Again, prefacing with I completely agree that SCBs aren't nearly as big an issue as people make them out to be. They're fine. We are in agreement about this.

However, things people do in solo do affect me. Even if I cannot witness it and even if I have no idea it's happening - everything another CMDR does affects my galaxy. This is true for every game mode except shadownban.

If another CMDR undermines using SCBs, their SCB use affects my galaxy when the system goes into turmoil.
If another CMDR escapes an NPC pirate using submit jump, their escape affects my galaxy when the CG contribution threshold is pushed out of my reach.

etc etc.

Er, I'm still kinda new and don't know all the undocumented game mechanics yet. How does escaping an NPC pirate affect a "CG contribution threshold"? For that matter, what is a "CG contribution threshold?" And what does it have to do with SCBs?

Anyway I do see your point about how SCBs could affect the outcome of PowerPlay, but I'm not sure how that affects you as a player, since your income from your Power remains the same regardless of what happens to the Power.
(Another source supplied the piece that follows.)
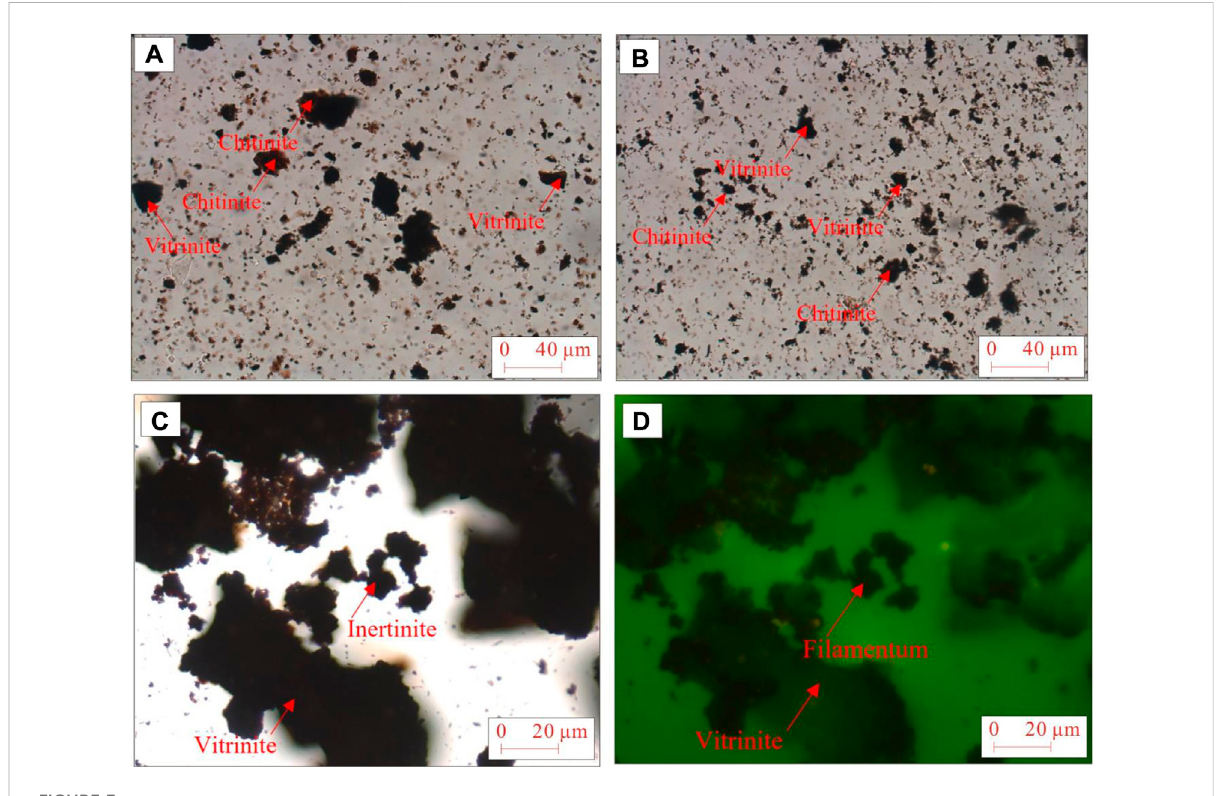
FIGURE 3 MicrocomponentsofkerogeninsourcerocksofXujiaheFormation. (A) JinhePro fi le,Xu1Member; (B) ZhanggonglingPro fi le,Xu5Member; (C) and (D) Well Jin 31, 3,017.92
You can still fortify and get merits... or am I missing something?

Also what is "shadowban"?
 
Er, I'm still kinda new and don't know all the undocumented game mechanics yet. How does escaping an NPC pirate affect a "CG contribution threshold"? For that matter, what is a "CG contribution threshold?" And what does it have to do with SCBs?

Anyway I do see your point about how SCBs could affect the outcome of PowerPlay, but I'm not sure how that affects you as a player, since your income from your Power remains the same regardless of what happens to the Power. You can still fortify and get merits... or am I missing something?

Also what is "shadowban"?
The post was illustrating different ways that personal player actions that I may be completely unaware of could influence my game.
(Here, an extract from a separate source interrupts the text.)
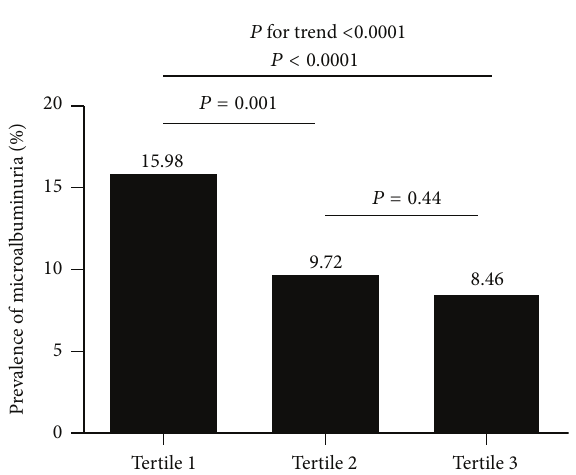
Figure 1: Prevalence of microalbuminuria by serum Mg tertiles (the serum Mg tertiles cutoff points were tertile 1: Mg < 0.86 mmol/L, and tertile 2: 0.86mmol/L ≤ Mg < 0.92 mmol/L, tertile 3: Mg ≥ 0.92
If a system I like flips and its black market disappears or a station changes hands, then other players have absolutely affected me as a player.
 
Require more capacitor management when using shield cell banks.


I disagree. It's a cell, i.e. a battery. Batteries should not require power management to use.
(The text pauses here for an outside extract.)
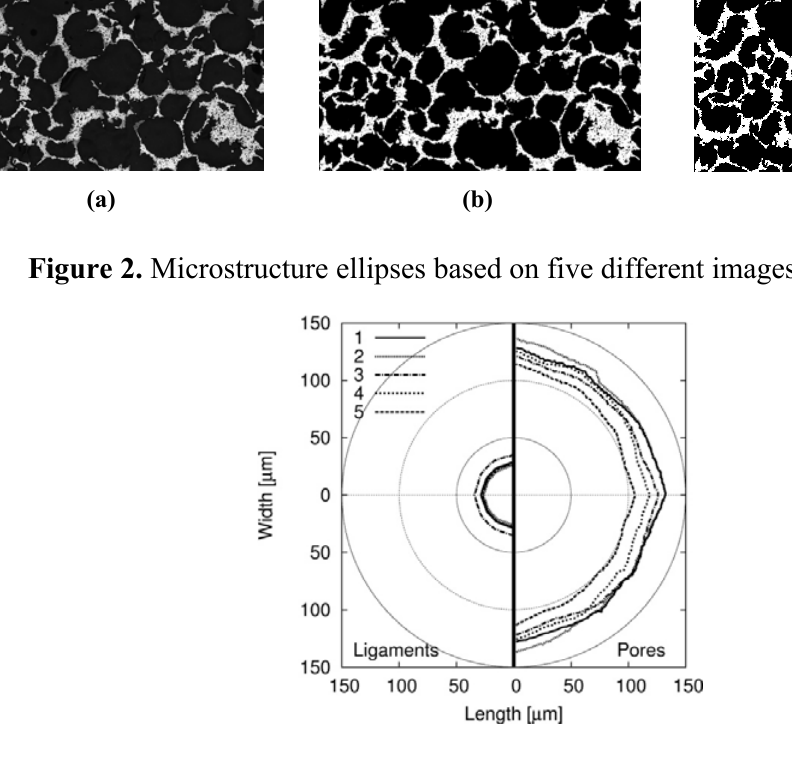
Figure 3 . Analyzed porous materials with properties shown in Table 1.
Re-tool cell banks to quickly recharge shields that have dropped. A cell bank can quickly recharge a large portion of the red circle to get your shields back up quickly.


No, devs... please don't do this. The current mechanic is perfect. If you drop someone's shields, they are screwed for two minutes. That's much more rewarding.

Make Cell banks require power to hold their charges

Again, this is stupid, please don't do this. Shield cells are single-use batteries and should not lose their charge over time.

Make SCB's generate lots of heat when they overcharge shields

"Overcharge"? What does that even mean? Like punish players for firing a shield cell accidentally when their shield is already full, by making it get really hot? It ought to be punishment enough that they just wasted one of their crucial shield cells. Please don't add some additional penalty.

Limit Cell banks to 1 per ship
I don't like this suggestion. I think this should be an absolute last resort, but it is a quick-fix and makes sure that player's don't have the boring experience of pecking away at shields for 40 minuets with no result. This fixes the player/player interaction, but does nothing else to address the problem.

Please don't do this, either. It would make SCBs less useful and less fun.

Summary

Dear devs: All of these anti-SCB or change-SCB threads are really just about one thing: "make it easier for me to kill other players without enlisting the help of a wing, because I'm too anti-social to do that." Don't listen to these manipulative sociopaths who want you to ruin a perfectly good game feature by nerfing it into oblivion so they can pwn people more easily. Their idea of "fun" is when they don't have to worry if another player's ship is actually tankier than theirs, so they can go around ganking people. Bow to these kinds of players' twisted desires and this game will suffer, not improve. There is already a very steep penalty for death: it's expensive. The current SCB mechanic helps you hunt longer and survive better, but it is far from OP. PLEASE keep it how it is.